Winter -All Saints Day to Candlemas
Halloween is traditionally considered to be the last of the harvest festivals, so after the Halloween holiday we will turn our focus inward to what we can do while we are inside our home for the winter. Instead of trying to tackle knitting, felting, toy making and holiday gifts throughout the year, and spreading ourselves thin in the process, we will use this time to focus solely on creating a period of contraction and inward focus.

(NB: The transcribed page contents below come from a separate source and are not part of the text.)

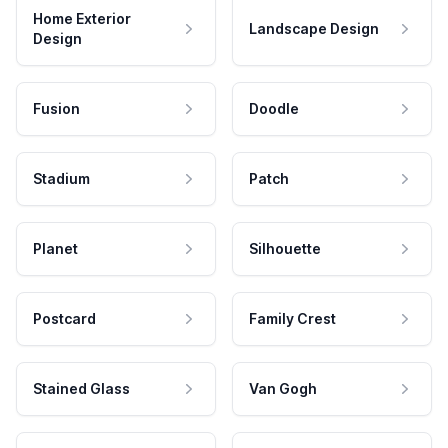
Home Exterior
Landscape Design
Design
Fusion
Doodle
Stadium
Patch
Planet
Silhouette
Postcard
Family Crest
Stained Glass
Van Gogh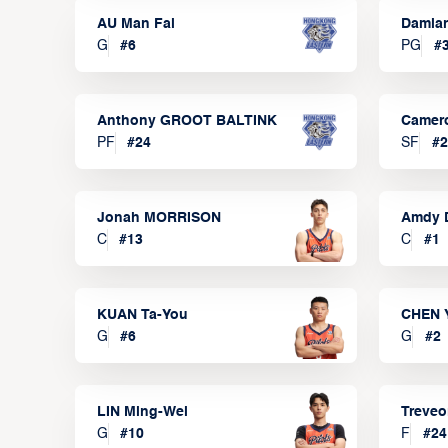
AU Man Fai
Damia
G
#
6
PG
#
Anthony GROOT BALTINK
Camer
PF
#
24
SF
#
2
Jonah MORRISON
Amdy 
C
#
13
C
#
1
KUAN Ta-You
CHEN 
G
#
6
G
#
2
LIN Ming-Wei
Treve
G
#
10
F
#
24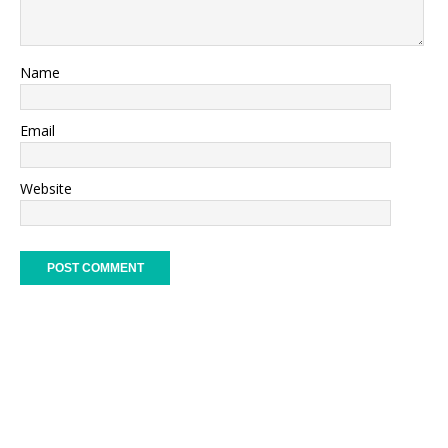
Name
Email
Website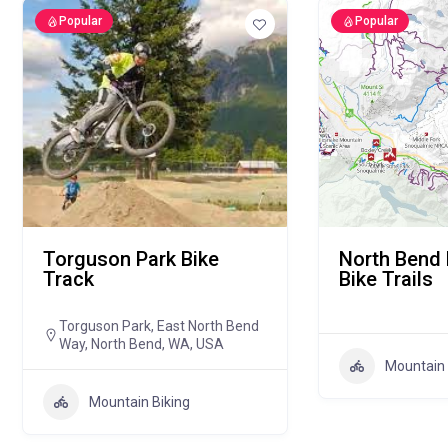
Popular
Popular
Torguson Park Bike
North Bend
Track
Bike Trails
Torguson Park, East North Bend
Way, North Bend, WA, USA
Mountain 
Mountain Biking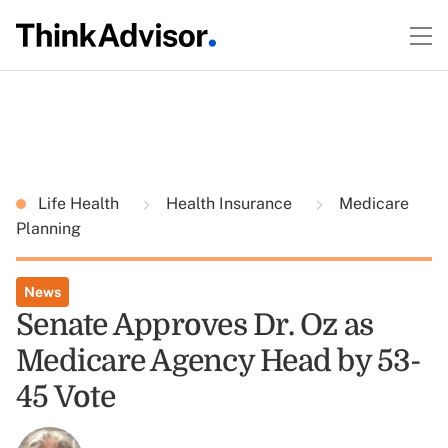
Life Health
Health Insurance
Medicare
Planning
News
Senate Approves Dr. Oz as
Medicare Agency Head by 53-
45 Vote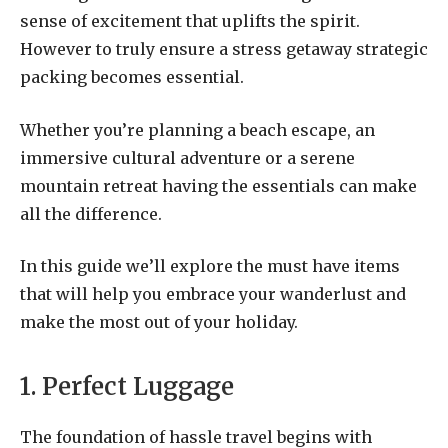
sense of excitement that uplifts the spirit.
However to truly ensure a stress getaway strategic
packing becomes essential.
Whether you’re planning a beach escape, an
immersive cultural adventure or a serene
mountain retreat having the essentials can make
all the difference.
In this guide we’ll explore the must have items
that will help you embrace your wanderlust and
make the most out of your holiday.
1. Perfect Luggage
The foundation of hassle travel begins with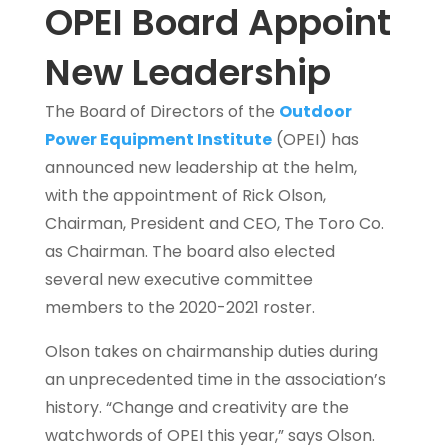
OPEI Board Appoint
New Leadership
The Board of Directors of the
Outdoor
Power Equipment Institute
(OPEI) has
announced new leadership at the helm,
with the appointment of Rick Olson,
Chairman, President and CEO, The Toro Co.
as Chairman. The board also elected
several new executive committee
members to the 2020-2021 roster.
Olson takes on chairmanship duties during
an unprecedented time in the association’s
history. “Change and creativity are the
watchwords of OPEI this year,” says Olson.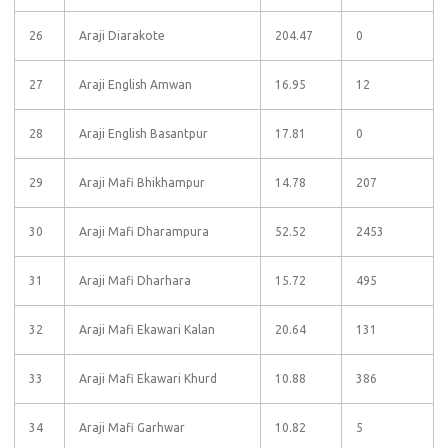
26
Araji Diarakote
204.47
0
27
Araji English Amwan
16.95
12
28
Araji English Basantpur
17.81
0
29
Araji Mafi Bhikhampur
14.78
207
30
Araji Mafi Dharampura
52.52
2453
31
Araji Mafi Dharhara
15.72
495
32
Araji Mafi Ekawari Kalan
20.64
131
33
Araji Mafi Ekawari Khurd
10.88
386
34
Araji Mafi Garhwar
10.82
5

Break -Candlemas to End of February
At this point the holidays are past, but it's not quite time for planting and growing. We will use this time as a period of rest and renewal. We will not focus on growing, planting, handwork or preserving. Instead we will focus on relaxing. Perhaps this will be a good time to take a vacation to a warmer climate or even just a trip to a state park inn or perhaps just a day spa. Whatever we do it will be with the intent of saving up our energy for the coming period of work and expansion. 

Spring - March 1st to Midsummer
From now until midsummer we will focus on planting our gardens for the spring and summer. With planting season we will begin a period of outward expansion that will last until the harvest season.We will focus on preparing our garden beds and planting our seeds. Plotting out new beds and adding to our old beds.

Summer - Midsummer to August
This is the peak of the year and the growing season when our plants and our bodies are at their maximum strength. Life is easy and food is abundant. We will devote this part of the year to nurturing our plants, pulling up the weeds and enjoying the fruits of our planting season labor with delicious seasonal recipes.

This will affect this blog in that I will be creating biweekly tutorials on topics specific to the current season. I will be creating buttons on the side bar that will link to an archive for each season so that you and I can look back and get some ideas on ways to mark the passing of the seasons and how to keep a seasonal rhythm within your own home.

The next topic I will be covering is the rhythm of life from birth to death. I will be reserving the other two points on the pyramid, weekly and daily rhythm, for a much later date as we are currently looking at making some life altering changes that will significantly affect our daily and weekly rhythm. These changes, although they will be difficult in the short term, will hopefully pay off greatly for our family's future. I'm excited and scared and sad and happy about these changes and I will hopefully share them with you joyfully when the time comes. In the meantime, turn your focus inward and enjoy this harvest season and take the time to spend with your loved ones while bedding down for winter.